I don't claim to know much about music but bopping up and down to fiddles, accordians, pipes and drums started when I could sit up in my big, well sprung pram in Ayrshire. My mother told me that she had a request played for each of her children on the radio and asked them to play anything overwhelmingly Scottish to suit the baby. Pestering my mother on family holidays to take me to the weekly pipe band marching through a contributing Highland town was the norm - and much to the horror of my granny I developed an enduring love for Andy Stewart. As I sat with my face glued to the television when he was performing, I remember being shocked when a large tattie appeared across the screen. My granny had nipped through from preparing the tea to back up her view that he had a face like an old tattie and was offering me the chance to make a comparison. Dancing the night away at the Kyle of Lochalsh Hotel when I was 19 it dawned on me that a dream had come true. When Andy sang about The Dancing in Kyle he sang "there was Mairi and Duncan and Morag and Calum". I knew then that I was meant to dance in Kyle. The Incredible Fling Band played the night away and the names of local villages that I passed on my way to the dance were there in that song of my Ayrshire childhood - Inverinate, Dornie, Ardelve. I grew up thinking the Highlands was the most romantic place in the world and the stirrings of that deep held romantic view are easily brought to the surface - by the humour, warmth and support of its inhabitants but most of all, by the music.

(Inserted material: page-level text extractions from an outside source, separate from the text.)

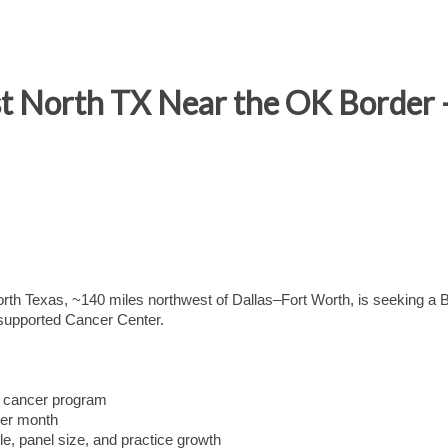
t North TX Near the OK Border 
North Texas, ~140 miles northwest of Dallas–Fort Worth, is seeking a
-supported Cancer Center.
g cancer program
per month
e, panel size, and practice growth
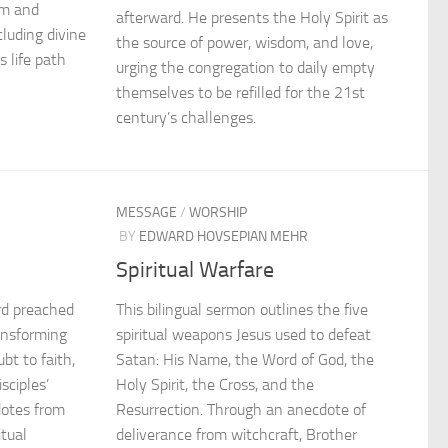
om and
afterward. He presents the Holy Spirit as
luding divine
the source of power, wisdom, and love,
s life path
urging the congregation to daily empty
themselves to be refilled for the 21st
century’s challenges.
MESSAGE
/
WORSHIP
BY
EDWARD HOVSEPIAN MEHR
Spiritual Warfare
rd preached
This bilingual sermon outlines the five
ransforming
spiritual weapons Jesus used to defeat
bt to faith,
Satan: His Name, the Word of God, the
sciples’
Holy Spirit, the Cross, and the
dotes from
Resurrection. Through an anecdote of
itual
deliverance from witchcraft, Brother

The Trad Scottish Awards 2017 were held in Paisley last night, and without having to look closely at the results, it's clear that there is a strong Lochaber contingent amongst the winners. So I thought I'd post a piece of music each day for the next few days to provide a wee flavour of something very special.
Event of the Year was won by A Night For Angus - a celebration of Angus R Grant's life. My heiland husband has always had a much finer and more select love of Scottish music and Shooglenifty was a big favourite. He knew Angus, who grew up in Lochaber, and was in awe of his fiddle playing. He managed to get tickets to the event at Celtic Connections in Glasgow and it was the most enthralling evening. Below is an exert from the full video of the event. 250 to Vigo is my favourite song and I sometimes put it on and dance round the kitchen when no one's in. It starts slowly and builds to the most lovely, uplifting crescendo of positivity. In this video there is quite a long tribute to Angus from a Galician artiste - in her own language - but love and respect seems to pour from her and when the players pick up the tune again, it backs up the love - and romance.